The big improvement to mirror maker is the creation of an identity mirror maker, which would keep message batches together in the exact same partition from source to target cluster. This would completely eliminate the compression overhead from the mirror maker, making it much faster and more efficient. Of course, this requires maintaining the partitions counts in the clusters properly, and allowing the mirror maker to increase partition counts in a target cluster if needed.
That leads into the idea of multi-cluster management. While there are a couple people making some headway on this in the open source world, we still lack a solid interface for managing Kafka clusters as part of an overall infrastructure. This would include maintaining topic configurations across multiple clusters and easily configuring and visualizing the mirror maker links between them.
Another piece needed is better client monitoring overall. Burrow provides us with a good view of what the consumers are doing, but there’s nothing available yet for producer client monitoring. We, of course, have our internal audit system for this. And other companies have their own versions as well. It would be nice to have an open source solution that anyone can use for assuring that the producers are working properly.
We could also use better end-to-end monitoring of our Kafka clusters, so we can know that they are available. We have a lot of metrics that can track information about the individual components, but without a client view of the cluster, we don’t know if the cluster is actually available. We also have a hard time making sure that the entire pipeline is working properly. There’s not a lot available for this right now, but watch this space…
So how can you get more involved in the Kafka community?

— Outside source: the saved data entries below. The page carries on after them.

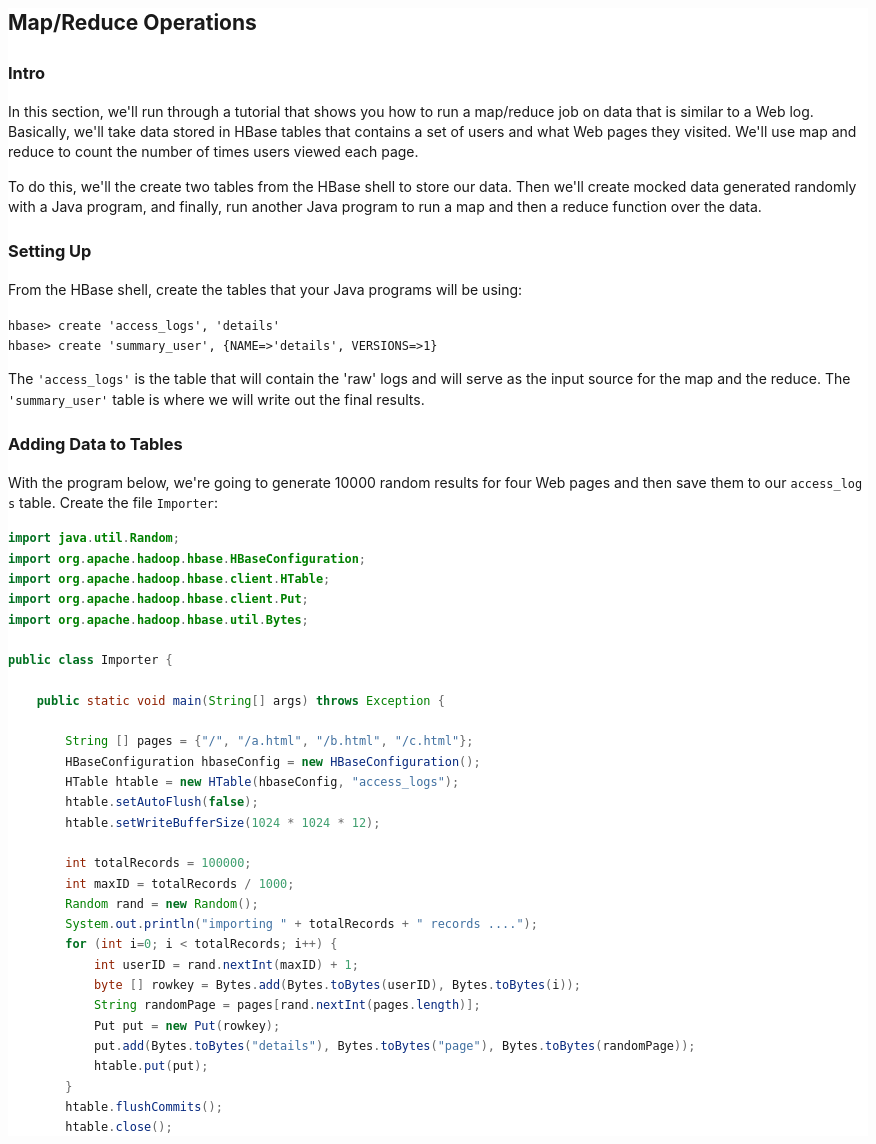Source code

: ## Map/Reduce Operations 

### Intro

In this section, we'll run through a tutorial that shows you how to run a map/reduce job on data that is similar to a
Web log. Basically, we'll take data stored in HBase tables that contains a set of users and what Web pages they visited.
We'll use map and reduce to count the number of times users viewed each page.

To do this, we'll the create two tables from the HBase shell to store our data. Then we'll create mocked data generated
randomly with a Java program, and finally, run another Java program to run a map and then a reduce function over the
data.

### Setting Up

From the HBase shell, create the tables that your Java programs will be using:

    hbase> create 'access_logs', 'details'
    hbase> create 'summary_user', {NAME=>'details', VERSIONS=>1}

The `'access_logs'` is the table that will contain the 'raw' logs and will serve as the input source for the map and
the reduce. The `'summary_user'` table is where we will write out the final results.


### Adding Data to Tables

With the program below, we're going to generate 10000 random results for four Web pages and then save them to our
`access_logs` table. Create the file `Importer`:

```java
import java.util.Random;
import org.apache.hadoop.hbase.HBaseConfiguration;
import org.apache.hadoop.hbase.client.HTable;
import org.apache.hadoop.hbase.client.Put;
import org.apache.hadoop.hbase.util.Bytes;

public class Importer {

    public static void main(String[] args) throws Exception {
				
        String [] pages = {"/", "/a.html", "/b.html", "/c.html"};
        HBaseConfiguration hbaseConfig = new HBaseConfiguration();
        HTable htable = new HTable(hbaseConfig, "access_logs");
        htable.setAutoFlush(false);
        htable.setWriteBufferSize(1024 * 1024 * 12);
				
        int totalRecords = 100000;
        int maxID = totalRecords / 1000;
        Random rand = new Random();
        System.out.println("importing " + totalRecords + " records ....");
        for (int i=0; i < totalRecords; i++) {
            int userID = rand.nextInt(maxID) + 1;
            byte [] rowkey = Bytes.add(Bytes.toBytes(userID), Bytes.toBytes(i));
            String randomPage = pages[rand.nextInt(pages.length)];
            Put put = new Put(rowkey);
            put.add(Bytes.toBytes("details"), Bytes.toBytes("page"), Bytes.toBytes(randomPage));
            htable.put(put);
        }
        htable.flushCommits();
        htable.close();
```
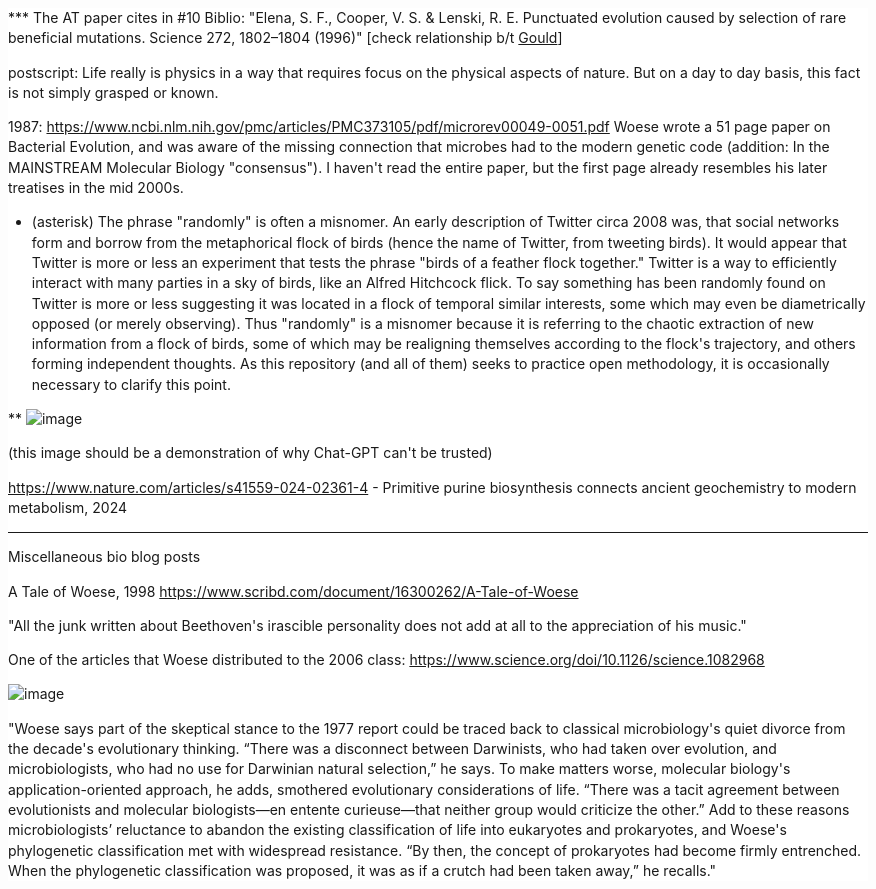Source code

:*** The AT paper cites in #10 Biblio: "Elena, S. F., Cooper, V. S. & Lenski, R. E. Punctuated evolution caused by selection of rare
beneficial mutations. Science 272, 1802–1804 (1996)" [check relationship b/t [Gould](https://en.wikipedia.org/wiki/Punctuated_equilibrium)] 

postscript: Life really is physics in a way that requires focus on the physical aspects of nature. But on a day to day basis, this fact is not simply grasped or known.

1987: https://www.ncbi.nlm.nih.gov/pmc/articles/PMC373105/pdf/microrev00049-0051.pdf Woese wrote a 51 page paper on Bacterial Evolution, and was aware of the missing connection that microbes had to the modern genetic code (addition: In the MAINSTREAM Molecular Biology "consensus"). I haven't read the entire paper, but the first page already resembles his later treatises in the mid 2000s.

* (asterisk)
  The phrase "randomly" is often a misnomer. An early description of Twitter circa 2008 was, that social networks form and borrow from the metaphorical flock of birds (hence the name of Twitter, from tweeting birds). It would appear that Twitter is more or less an experiment that tests the phrase "birds of a feather flock together." Twitter is a way to efficiently interact with many parties in a sky of birds, like an Alfred Hitchcock flick. To say something has been randomly found on Twitter is more or less suggesting it was located in a flock of temporal similar interests, some which may even be diametrically opposed (or merely observing). Thus "randomly" is a misnomer because it is referring to the chaotic extraction of new information from a flock of birds, some of which may be realigning themselves according to the flock's trajectory, and others forming independent thoughts. As this repository (and all of them) seeks to practice open methodology, it is occasionally necessary to clarify this point.

** ![image](https://github.com/hatonthecat/Biology/assets/76194453/a7757847-bdde-410d-acd2-a1b31cca683c)

(this image should be a demonstration of why Chat-GPT can't be trusted)

https://www.nature.com/articles/s41559-024-02361-4 - Primitive purine biosynthesis connects ancient geochemistry to modern metabolism, 2024

  
---

Miscellaneous bio blog posts

A Tale of Woese, 1998  https://www.scribd.com/document/16300262/A-Tale-of-Woese

"All the junk written about Beethoven's irascible personality does not add at all to the appreciation of his music."

One of the articles that Woese distributed to the 2006 class: https://www.science.org/doi/10.1126/science.1082968 

![image](https://github.com/hatonthecat/Biology/assets/76194453/e8e788da-3e38-4319-97ff-cc785fc606c5)


"Woese says part of the skeptical stance to the 1977 report could be traced back to classical microbiology's quiet divorce from the decade's evolutionary thinking. “There was a disconnect between Darwinists, who had taken over evolution, and microbiologists, who had no use for Darwinian natural selection,” he says. To make matters worse, molecular biology's application-oriented approach, he adds, smothered evolutionary considerations of life. “There was a tacit agreement between evolutionists and molecular biologists—en entente curieuse—that neither group would criticize the other.” Add to these reasons microbiologists’ reluctance to abandon the existing classification of life into eukaryotes and prokaryotes, and Woese's phylogenetic classification met with widespread resistance. “By then, the concept of prokaryotes had become firmly entrenched. When the phylogenetic classification was proposed, it was as if a crutch had been taken away,” he recalls."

The most obvious answer is to go apache.kafka.org. From there you can
Join the mailing lists, either on the development or the user side
You’ll find people on the #apache-kafka channel on Freenode IRC if you have questions
We also coordinate meetups for both Kafka and Samza in the Bay Area, with streaming if you are not local
You can also dive into the source repository, and work on and contribute your own tools back.
Kafka may be young, but it’s a critical piece of data infrastructure for many of us.